ACTIVITY:
In the lines below, replace "trenera" with "selekcjonera" and leave all other text unchanged. Omit the pictures from the output.

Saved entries
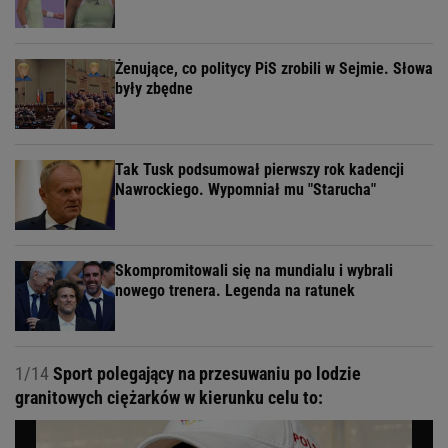
Żenujące, co politycy PiS zrobili w Sejmie. Słowa
były zbędne
Tak Tusk podsumował pierwszy rok kadencji
Nawrockiego. Wypomniał mu "Starucha"
Skompromitowali się na mundialu i wybrali
nowego trenera. Legenda na ratunek
1/14
Sport polegający na przesuwaniu po lodzie
granitowych ciężarków w kierunku celu to:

RESPONSE AREA:
Żenujące, co politycy PiS zrobili w Sejmie. Słowa
były zbędne
Tak Tusk podsumował pierwszy rok kadencji
Nawrockiego. Wypomniał mu "Starucha"
Skompromitowali się na mundialu i wybrali
nowego selekcjonera. Legenda na ratunek
1/14
Sport polegający na przesuwaniu po lodzie
granitowych ciężarków w kierunku celu to:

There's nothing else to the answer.